Available records:
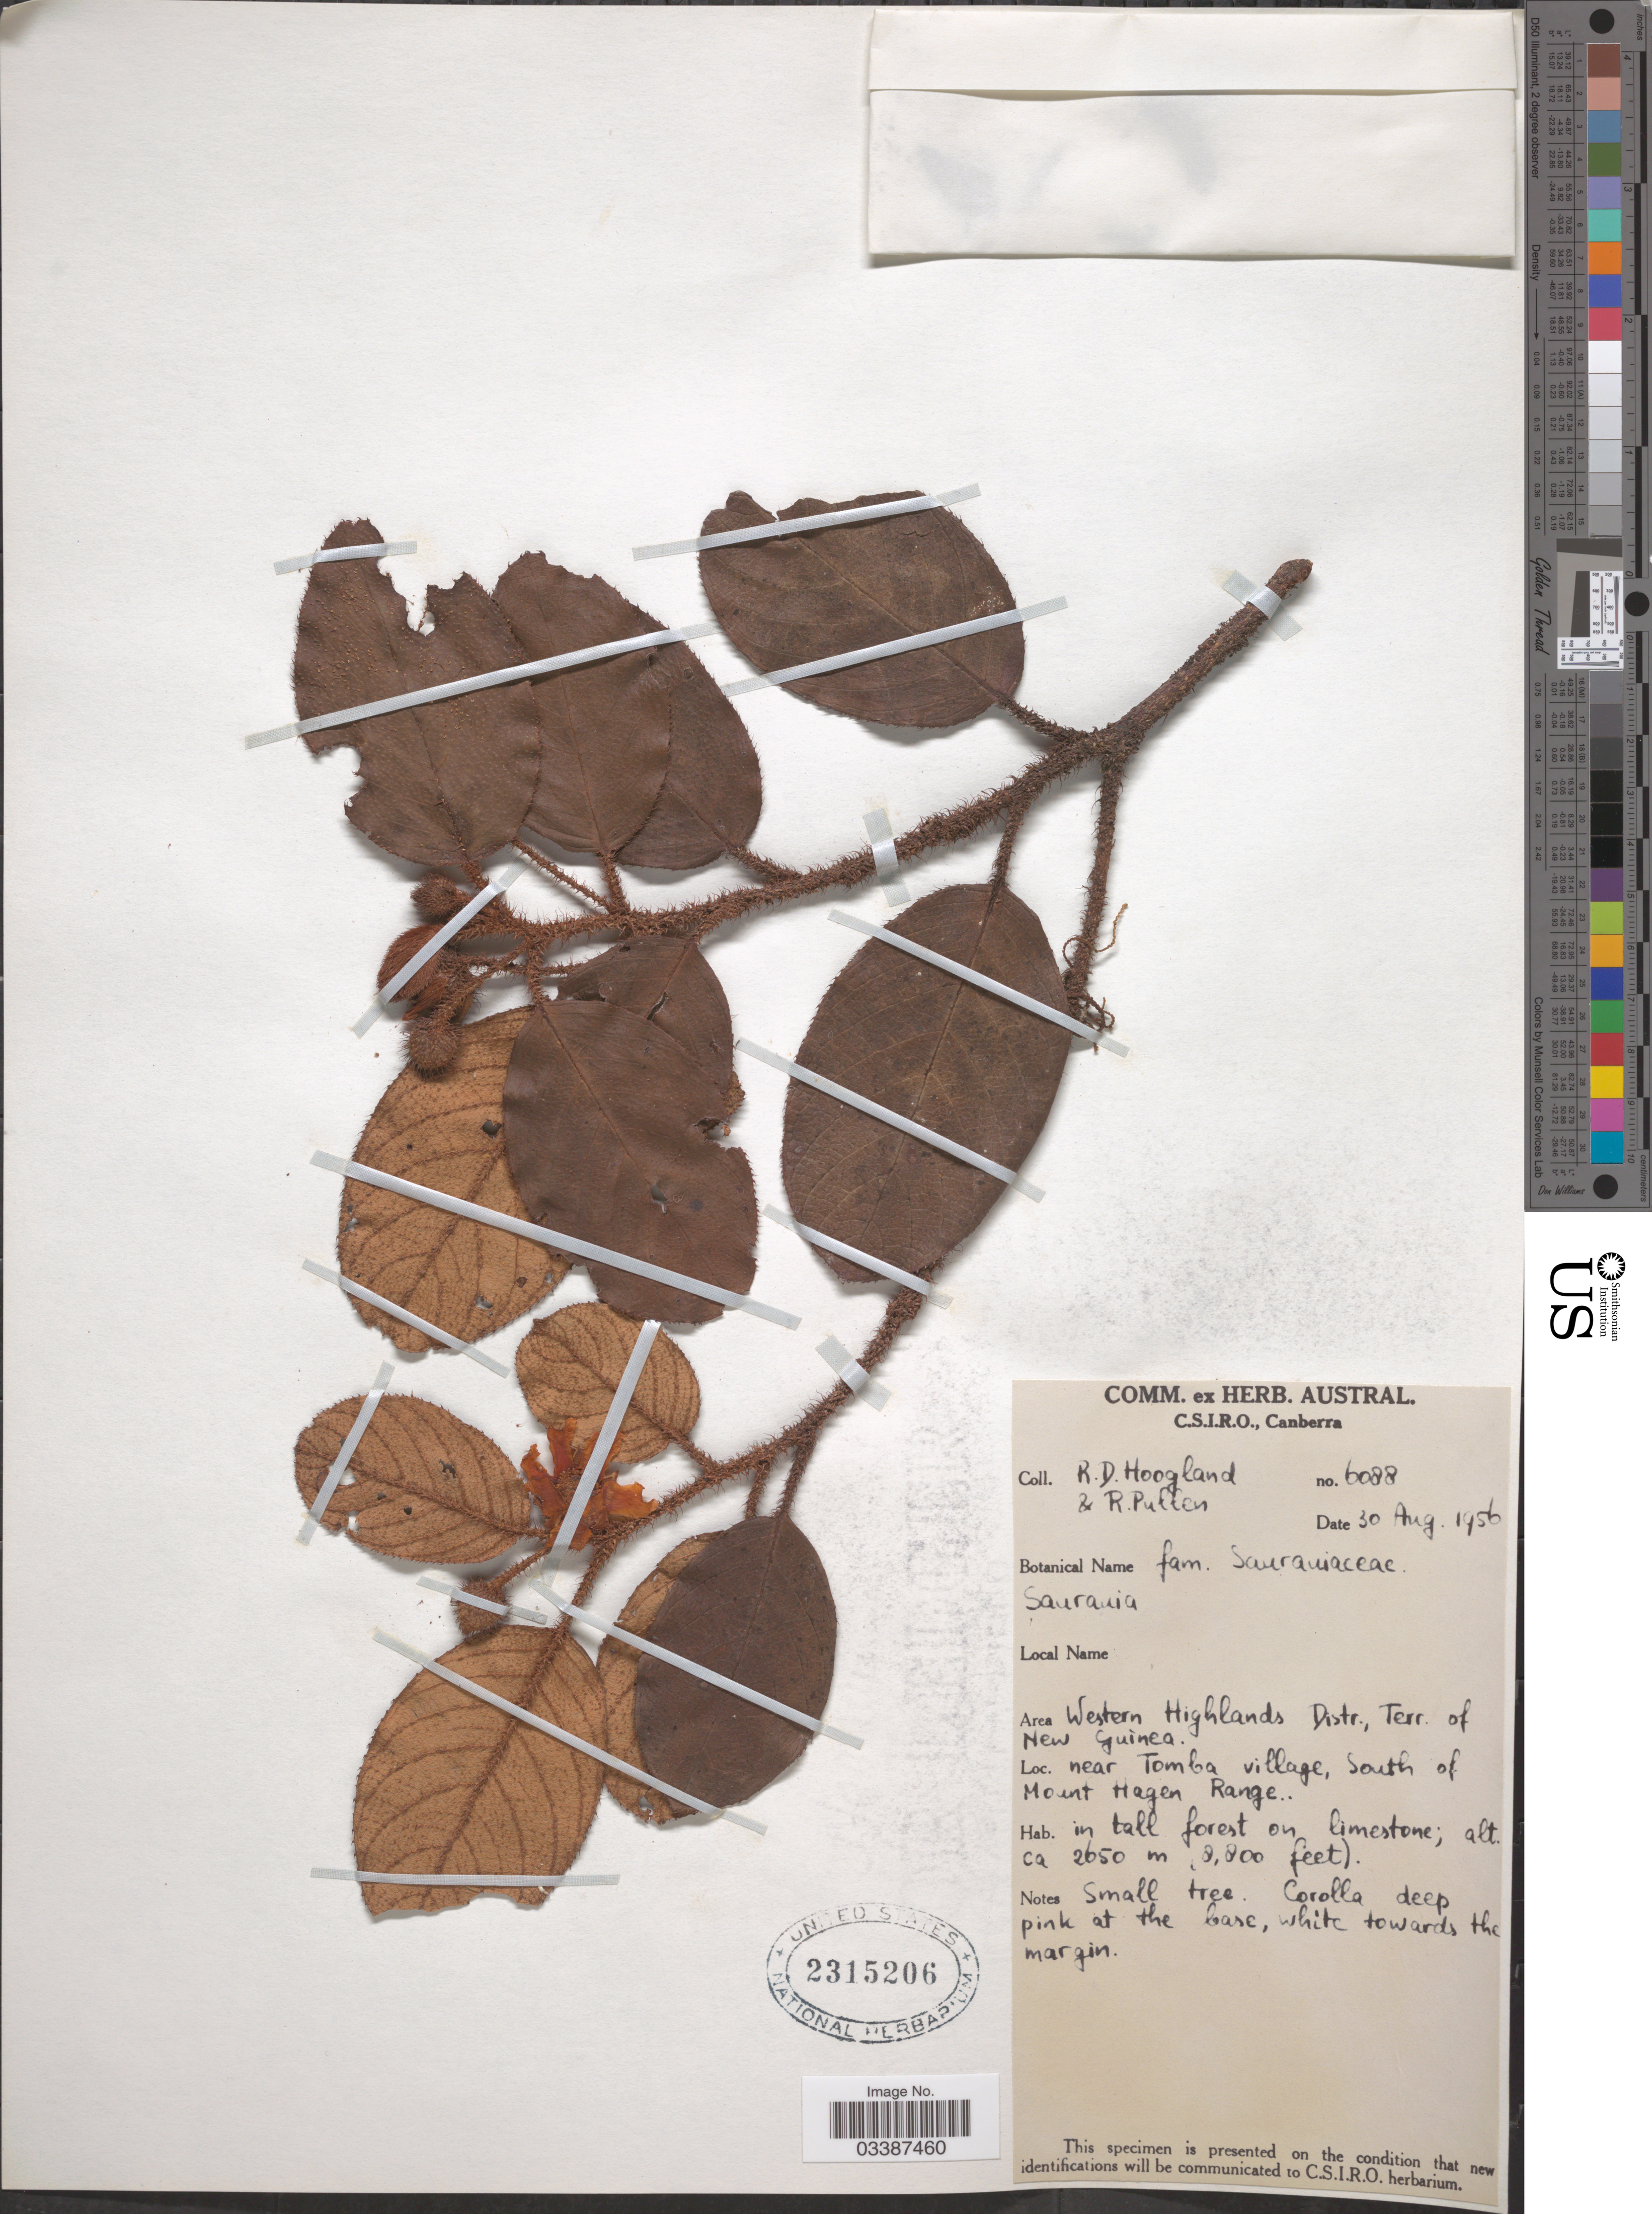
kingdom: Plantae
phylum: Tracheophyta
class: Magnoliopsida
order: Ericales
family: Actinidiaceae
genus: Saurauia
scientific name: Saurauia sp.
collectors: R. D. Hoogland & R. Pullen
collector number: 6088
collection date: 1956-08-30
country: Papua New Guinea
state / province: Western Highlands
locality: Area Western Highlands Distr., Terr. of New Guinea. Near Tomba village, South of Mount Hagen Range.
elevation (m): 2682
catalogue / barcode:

...

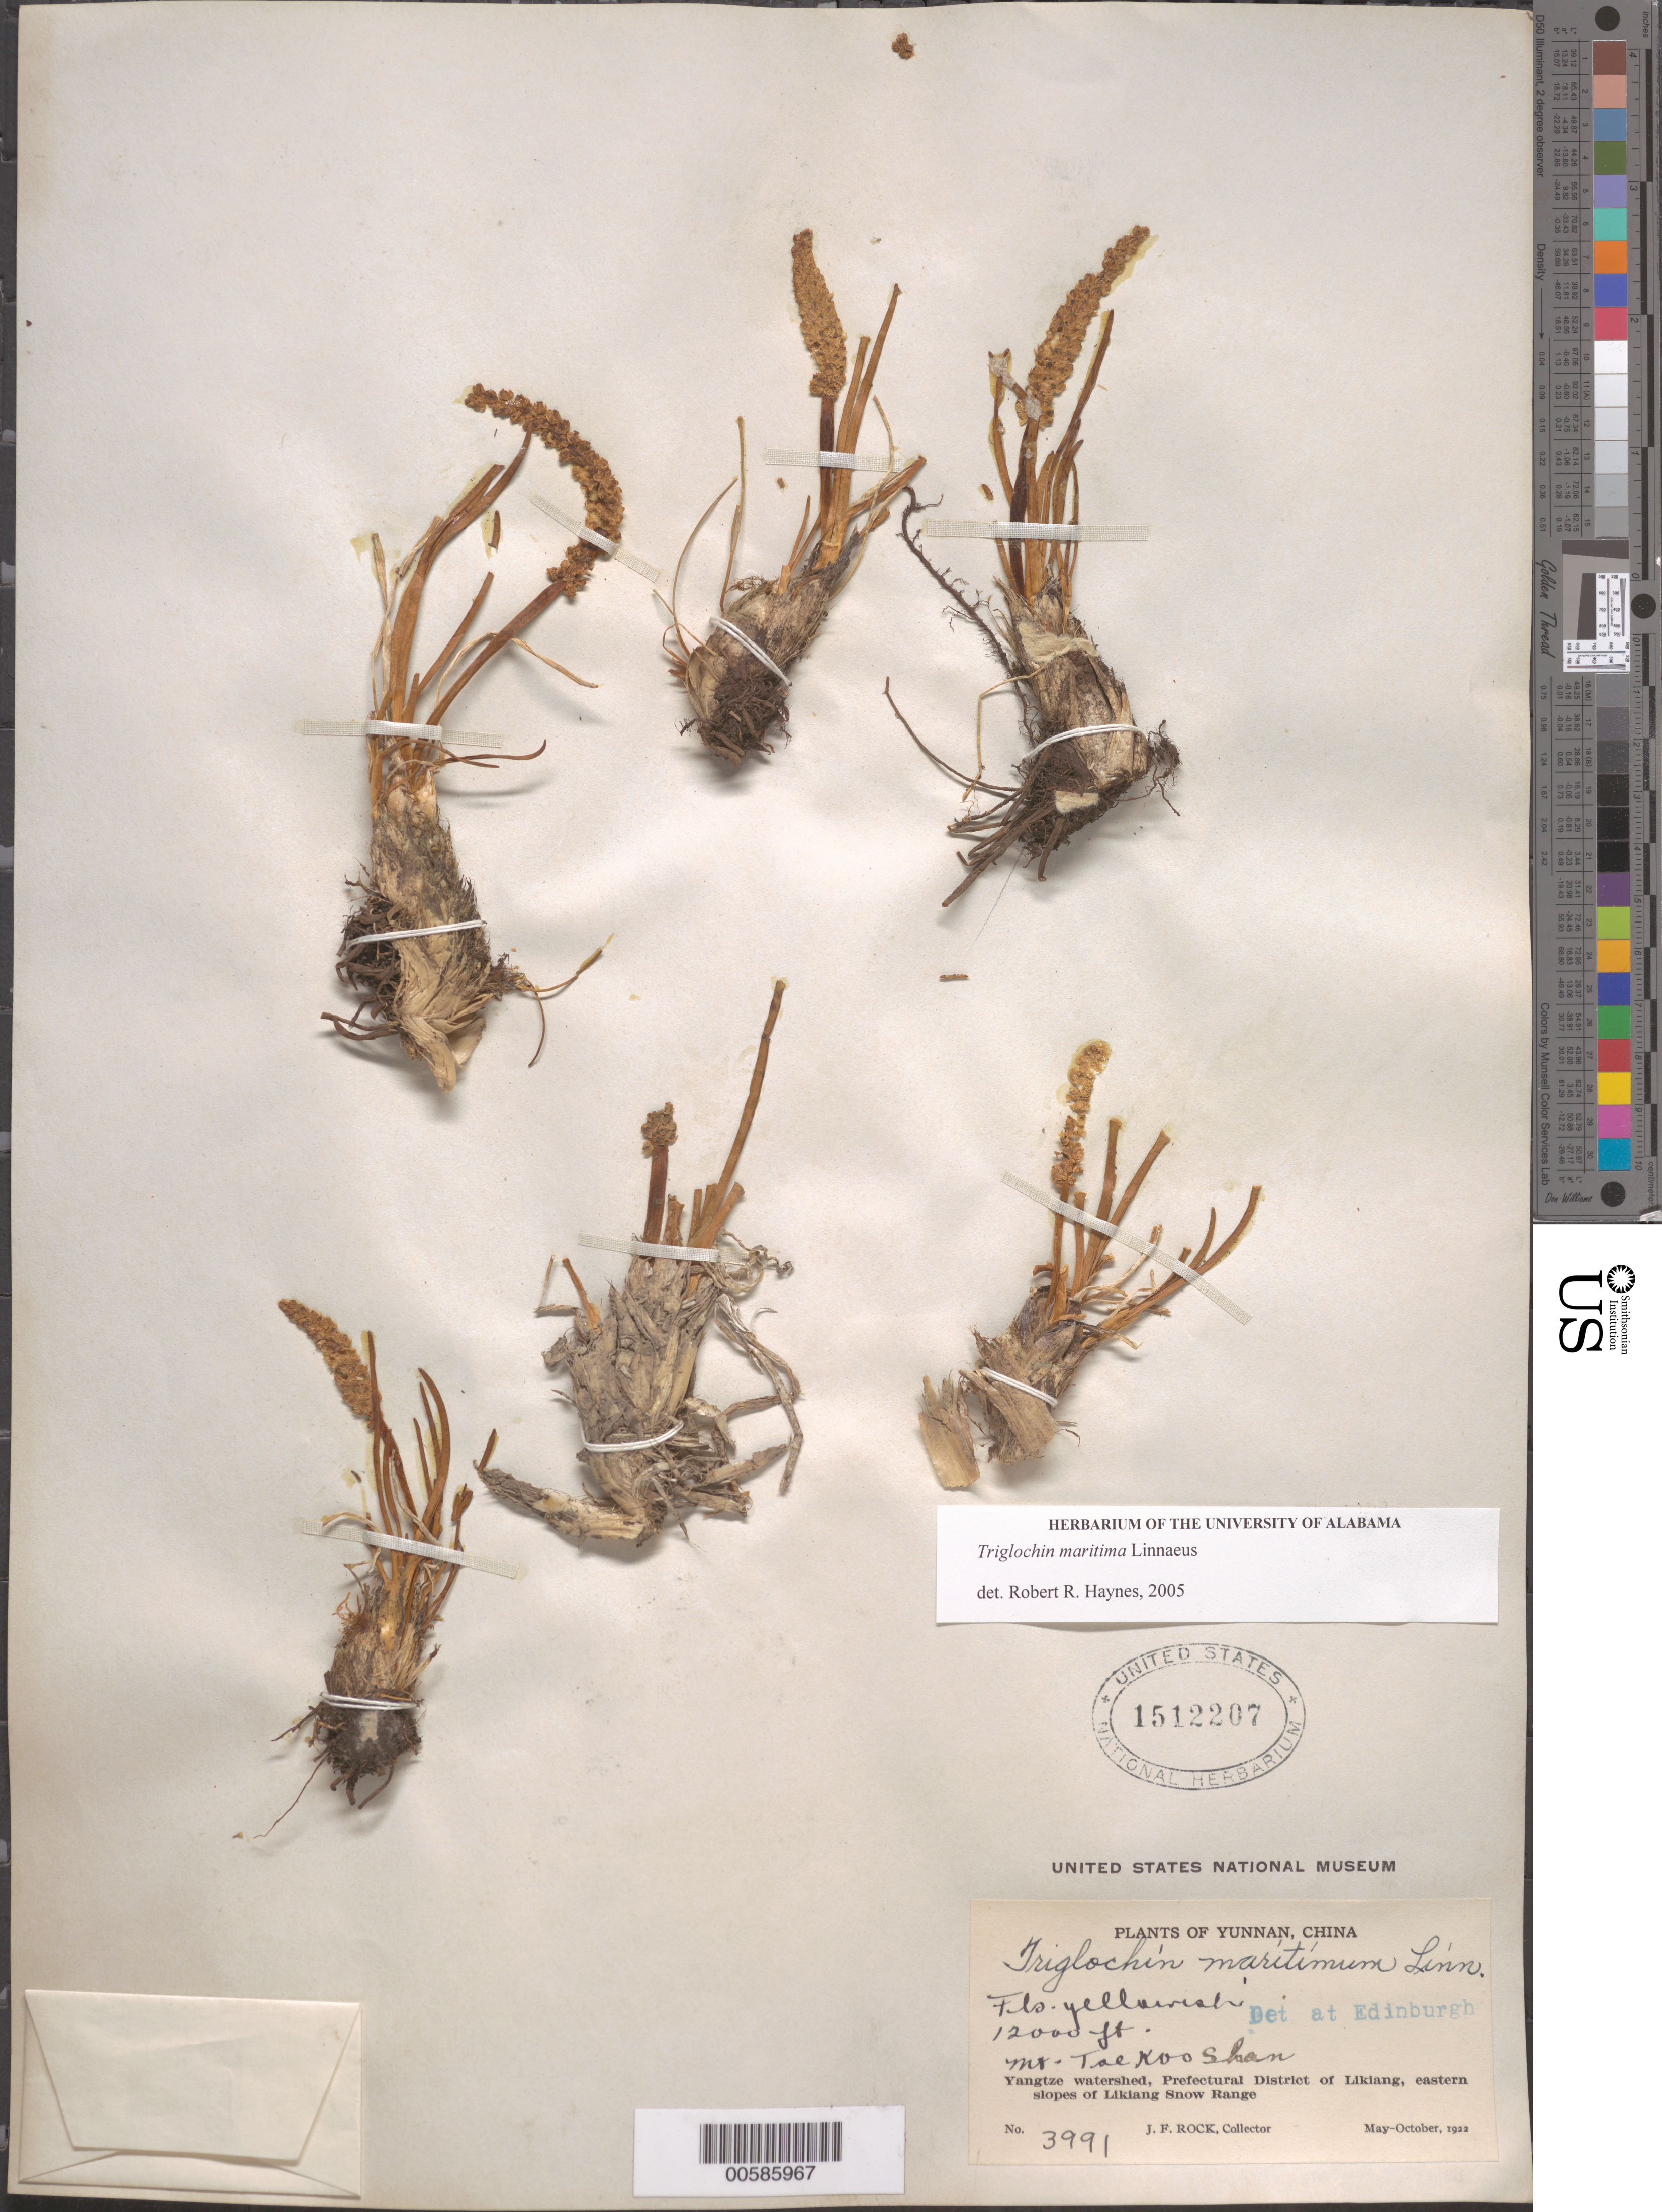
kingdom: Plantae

Exercise objective: Give the lines of the records from the one holding "collectors: R. D. Hoogland & R. Pullen" through the one holding "elevation (m): 2682", both included, as a JSON list of strings with one string per line and blank lines omitted.

Written reply:
[
  "collectors: R. D. Hoogland & R. Pullen",
  "collector number: 6088",
  "collection date: 1956-08-30",
  "country: Papua New Guinea",
  "state / province: Western Highlands",
  "locality: Area Western Highlands Distr., Terr. of New Guinea. Near Tomba village, South of Mount Hagen Range.",
  "elevation (m): 2682"
]